Julia Adams, a violist who knew Vermel for nearly 60 years, said the symphony flourished under him.

“He had a sweep of gestures which just united the orchestra. We always felt there was motion to respond to,” she said. “The orchestra players are looking for the soul of the music and he certainly expressed that to us. And I think the orchestra thrived because of that.”


Adams first met Vermel when she joined Music in Maine in 1966. When Music in Maine ended in 1969, he invited Adams, Ronald Lantz and Stephen Kecskemethy to be principals at the Portland symphony and to form the Portland Symphony String Quartet. The quartet, which included cellist Paul Ross, traveled around the state to represent the orchestra.
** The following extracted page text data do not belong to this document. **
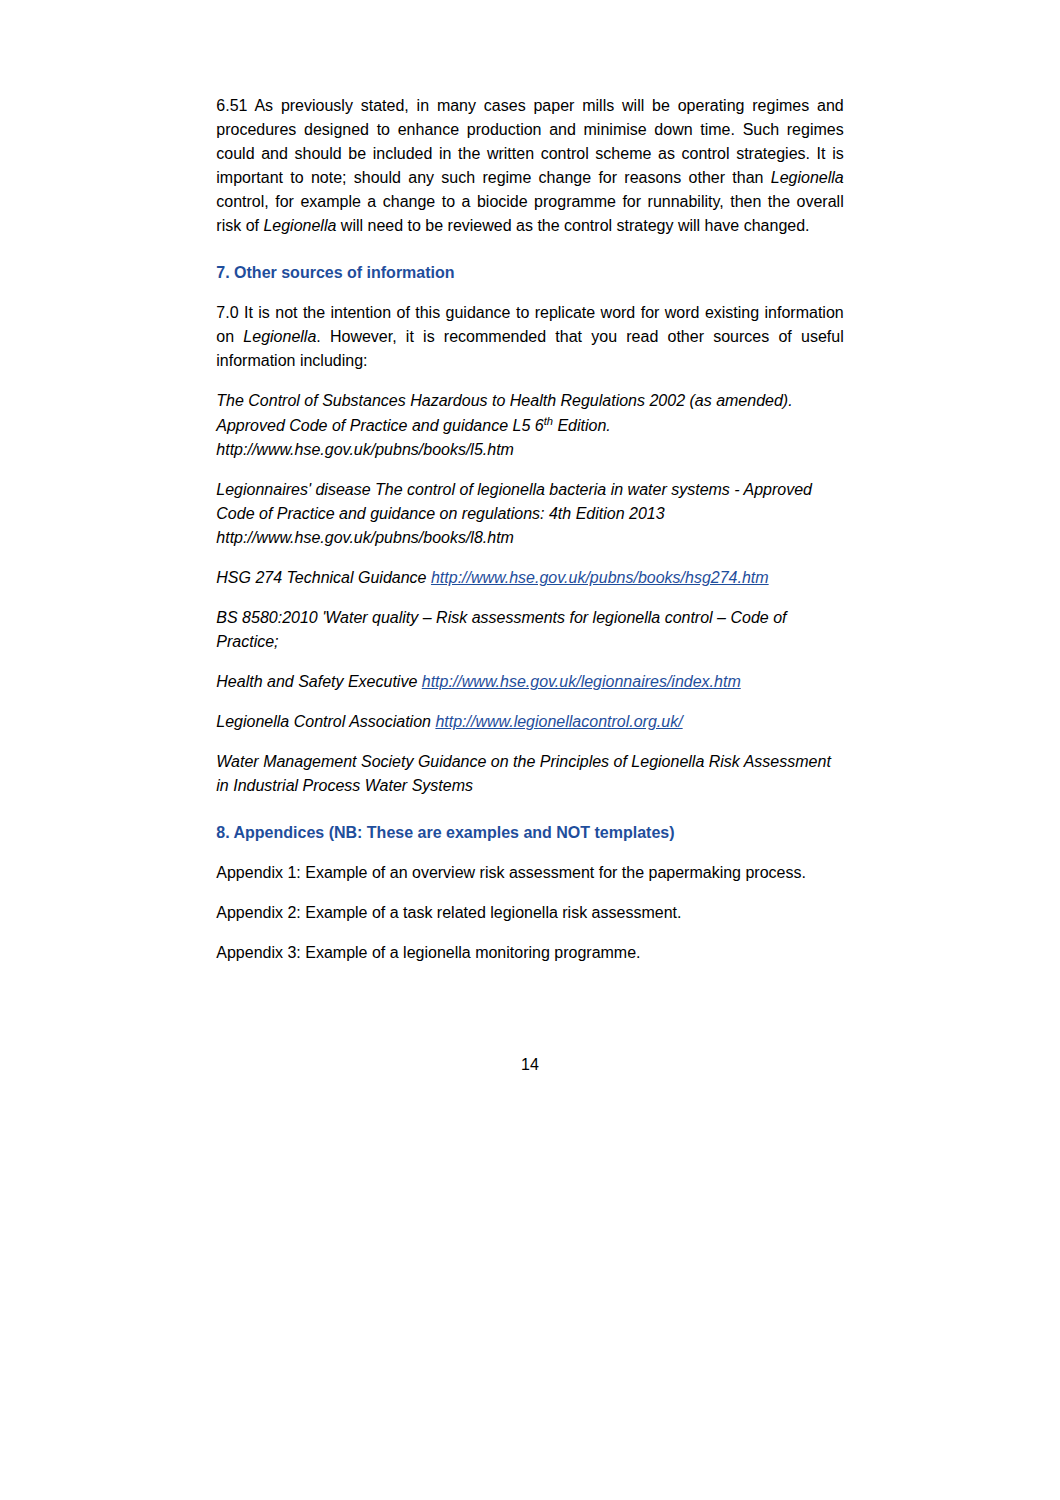6.51 As previously stated, in many cases paper mills will be operating regimes and procedures designed to enhance production and minimise down time. Such regimes could and should be included in the written control scheme as control strategies. It is important to note; should any such regime change for reasons other than Legionella control, for example a change to a biocide programme for runnability, then the overall risk of Legionella will need to be reviewed as the control strategy will have changed.
7. Other sources of information
7.0 It is not the intention of this guidance to replicate word for word existing information on Legionella. However, it is recommended that you read other sources of useful information including:
The Control of Substances Hazardous to Health Regulations 2002 (as amended). Approved Code of Practice and guidance L5 6th Edition. http://www.hse.gov.uk/pubns/books/l5.htm
Legionnaires' disease The control of legionella bacteria in water systems - Approved Code of Practice and guidance on regulations: 4th Edition 2013
http://www.hse.gov.uk/pubns/books/l8.htm
HSG 274 Technical Guidance http://www.hse.gov.uk/pubns/books/hsg274.htm
BS 8580:2010 'Water quality – Risk assessments for legionella control – Code of Practice;
Health and Safety Executive http://www.hse.gov.uk/legionnaires/index.htm
Legionella Control Association http://www.legionellacontrol.org.uk/
Water Management Society Guidance on the Principles of Legionella Risk Assessment in Industrial Process Water Systems
8. Appendices (NB: These are examples and NOT templates)
Appendix 1: Example of an overview risk assessment for the papermaking process.
Appendix 2: Example of a task related legionella risk assessment.
Appendix 3: Example of a legionella monitoring programme.
14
Around 1980, the orchestra cut ties with the quartet, which became known as the Portland String Quartet. The quartet, now in its 55th season, went on to have residencies at the University of Southern Maine and Colby College. It performed in 31 countries.
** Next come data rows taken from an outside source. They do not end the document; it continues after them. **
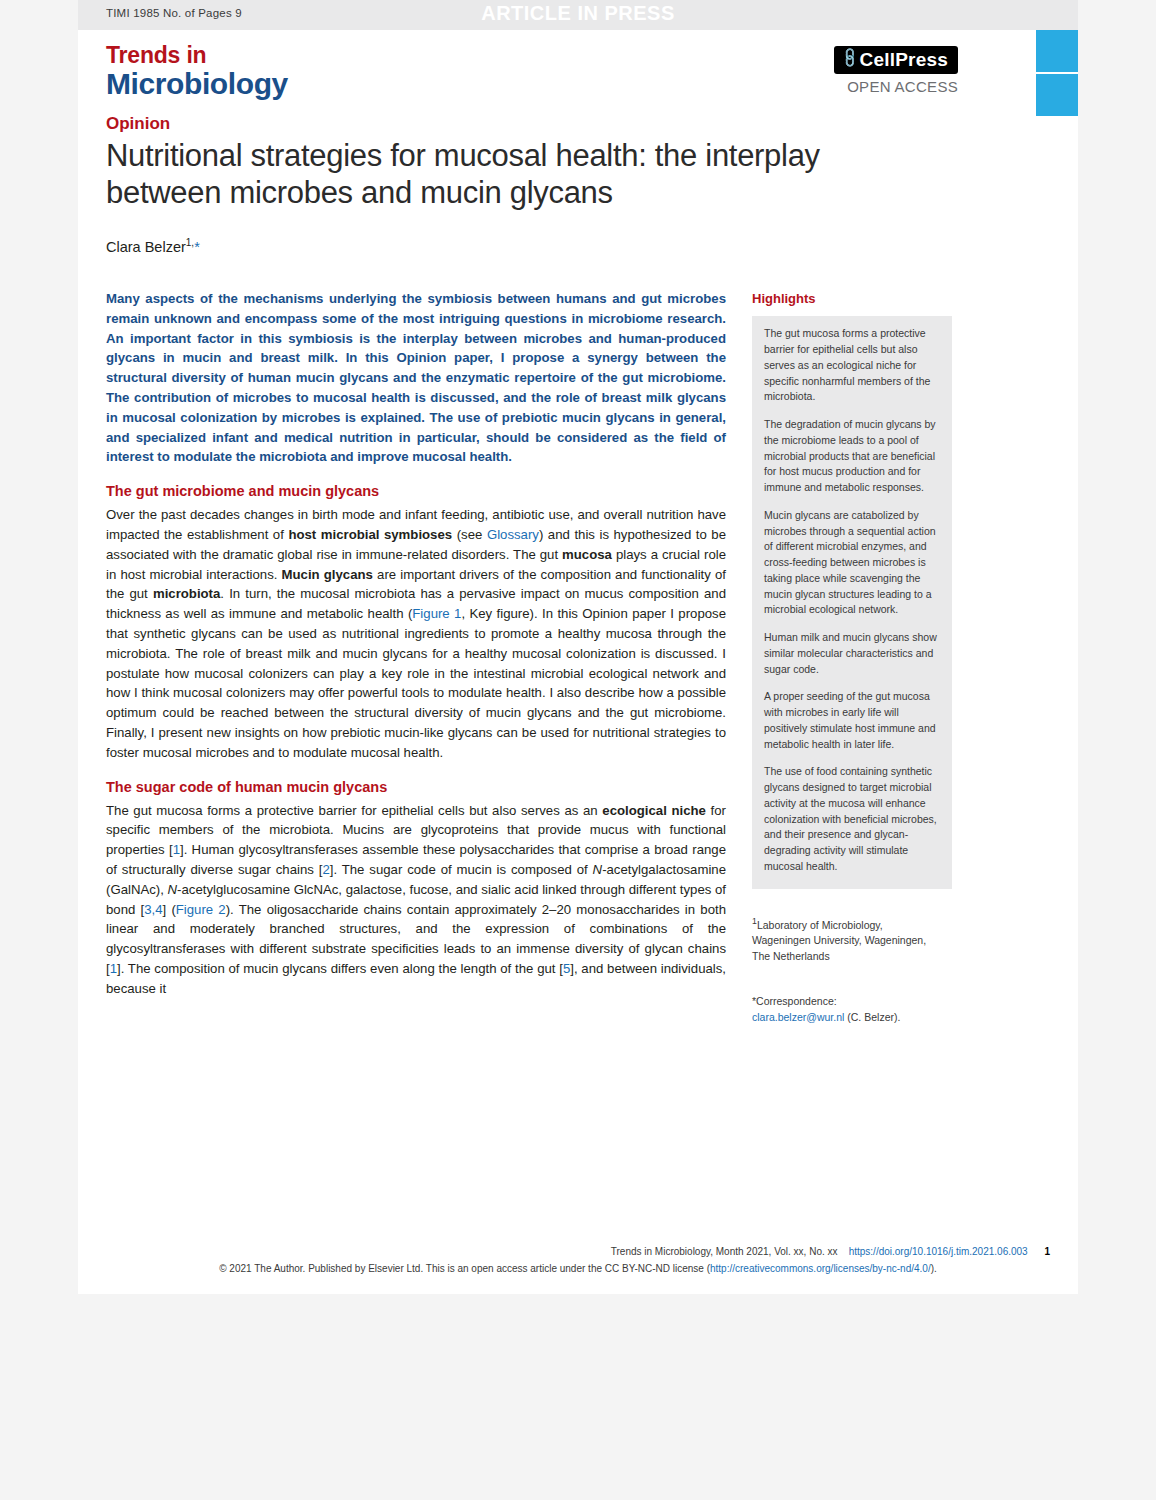TIMI 1985 No. of Pages 9
ARTICLE IN PRESS
Trends in
Microbiology
CellPress
OPEN ACCESS
Opinion
Nutritional strategies for mucosal health: the interplay between microbes and mucin glycans
Clara Belzer1,*
Many aspects of the mechanisms underlying the symbiosis between humans and gut microbes remain unknown and encompass some of the most intriguing questions in microbiome research. An important factor in this symbiosis is the interplay between microbes and human-produced glycans in mucin and breast milk. In this Opinion paper, I propose a synergy between the structural diversity of human mucin glycans and the enzymatic repertoire of the gut microbiome. The contribution of microbes to mucosal health is discussed, and the role of breast milk glycans in mucosal colonization by microbes is explained. The use of prebiotic mucin glycans in general, and specialized infant and medical nutrition in particular, should be considered as the field of interest to modulate the microbiota and improve mucosal health.
The gut microbiome and mucin glycans
Over the past decades changes in birth mode and infant feeding, antibiotic use, and overall nutrition have impacted the establishment of host microbial symbioses (see Glossary) and this is hypothesized to be associated with the dramatic global rise in immune-related disorders. The gut mucosa plays a crucial role in host microbial interactions. Mucin glycans are important drivers of the composition and functionality of the gut microbiota. In turn, the mucosal microbiota has a pervasive impact on mucus composition and thickness as well as immune and metabolic health (Figure 1, Key figure). In this Opinion paper I propose that synthetic glycans can be used as nutritional ingredients to promote a healthy mucosa through the microbiota. The role of breast milk and mucin glycans for a healthy mucosal colonization is discussed. I postulate how mucosal colonizers can play a key role in the intestinal microbial ecological network and how I think mucosal colonizers may offer powerful tools to modulate health. I also describe how a possible optimum could be reached between the structural diversity of mucin glycans and the gut microbiome. Finally, I present new insights on how prebiotic mucin-like glycans can be used for nutritional strategies to foster mucosal microbes and to modulate mucosal health.
The sugar code of human mucin glycans
The gut mucosa forms a protective barrier for epithelial cells but also serves as an ecological niche for specific members of the microbiota. Mucins are glycoproteins that provide mucus with functional properties [1]. Human glycosyltransferases assemble these polysaccharides that comprise a broad range of structurally diverse sugar chains [2]. The sugar code of mucin is composed of N-acetylgalactosamine (GalNAc), N-acetylglucosamine GlcNAc, galactose, fucose, and sialic acid linked through different types of bond [3,4] (Figure 2). The oligosaccharide chains contain approximately 2–20 monosaccharides in both linear and moderately branched structures, and the expression of combinations of the glycosyltransferases with different substrate specificities leads to an immense diversity of glycan chains [1]. The composition of mucin glycans differs even along the length of the gut [5], and between individuals, because it
Highlights
The gut mucosa forms a protective barrier for epithelial cells but also serves as an ecological niche for specific nonharmful members of the microbiota.
The degradation of mucin glycans by the microbiome leads to a pool of microbial products that are beneficial for host mucus production and for immune and metabolic responses.
Mucin glycans are catabolized by microbes through a sequential action of different microbial enzymes, and cross-feeding between microbes is taking place while scavenging the mucin glycan structures leading to a microbial ecological network.
Human milk and mucin glycans show similar molecular characteristics and sugar code.
A proper seeding of the gut mucosa with microbes in early life will positively stimulate host immune and metabolic health in later life.
The use of food containing synthetic glycans designed to target microbial activity at the mucosa will enhance colonization with beneficial microbes, and their presence and glycan-degrading activity will stimulate mucosal health.
1Laboratory of Microbiology,
Wageningen University, Wageningen,
The Netherlands
*Correspondence:
clara.belzer@wur.nl (C. Belzer).
Trends in Microbiology, Month 2021, Vol. xx, No. xx https://doi.org/10.1016/j.tim.2021.06.003 1
© 2021 The Author. Published by Elsevier Ltd. This is an open access article under the CC BY-NC-ND license (http://creativecommons.org/licenses/by-nc-nd/4.0/).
Lantz, the founding 2nd violinist in the quartet, credits Vermel with launching him into his dream career as a chamber musician touring the world. They stayed in touch after Vermel left the PSO, but Lantz always felt he could turn to him for support and advice.
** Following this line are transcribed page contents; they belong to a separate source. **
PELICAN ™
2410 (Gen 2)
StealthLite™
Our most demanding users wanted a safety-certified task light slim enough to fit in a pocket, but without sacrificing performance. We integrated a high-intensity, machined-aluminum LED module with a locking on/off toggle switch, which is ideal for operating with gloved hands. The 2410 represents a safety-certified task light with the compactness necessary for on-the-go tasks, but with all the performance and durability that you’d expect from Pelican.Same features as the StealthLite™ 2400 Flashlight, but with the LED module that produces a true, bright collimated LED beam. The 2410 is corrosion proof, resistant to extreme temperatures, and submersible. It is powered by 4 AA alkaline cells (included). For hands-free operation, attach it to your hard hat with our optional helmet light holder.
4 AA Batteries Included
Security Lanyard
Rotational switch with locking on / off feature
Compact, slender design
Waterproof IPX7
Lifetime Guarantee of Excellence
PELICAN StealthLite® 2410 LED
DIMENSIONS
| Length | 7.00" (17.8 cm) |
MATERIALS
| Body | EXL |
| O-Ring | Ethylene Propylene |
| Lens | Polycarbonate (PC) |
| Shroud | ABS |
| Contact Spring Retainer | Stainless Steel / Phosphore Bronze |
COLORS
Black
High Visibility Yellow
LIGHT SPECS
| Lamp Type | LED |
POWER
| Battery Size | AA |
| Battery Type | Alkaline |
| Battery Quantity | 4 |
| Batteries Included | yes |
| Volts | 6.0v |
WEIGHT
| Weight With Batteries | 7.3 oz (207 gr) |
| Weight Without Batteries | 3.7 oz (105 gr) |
“He was an incredibly gracious and intelligent and fabulous musician,” he said. “Paul was the greatest combination of music intellect and humanity. He could be a conductor and still be a person.”

Vermel served as music director of the PSO until 1975, then moved to Illinois to teach music at the University of Illinois at Urbana-Champaign and conduct the University Symphony and Champaign-Urbana Symphony. It was there that he met Paulin, whom he married in 1978. After he retired from the university, they lived in the Chicago area, where he continued to conduct and teach privately.

Paulin said Vermel enjoyed skiing and tennis, but especially loved to travel. Together, they traveled all around the U.S. and Europe, including trips to visit his family in France. He also enjoyed a close relationship with his only daughter, Valerie Taylor.


Vermel and Paulin returned to Maine in 2014 and settled in Scarborough. They loved to go to the symphony, concerts and the Portland Museum of Art.

His final appearance as a conductor was in 2015 when the PSO welcomed back past conductors to celebrate its 90th season. It was the first time he conducted at Merrill. When he led the PSO, it played its concerts in the old City Hall Auditorium.

Vermel, then 91, said before the concert that he was excited to be back with the orchestra after 40 years. He opened the program conducting Beethoven’s Overture to Egmont from memory, something he rarely did.

“He walked out on stage and the entire audience jumped to their feet and cheered and applauded,” Paulin said. “It was so meaningful to him.”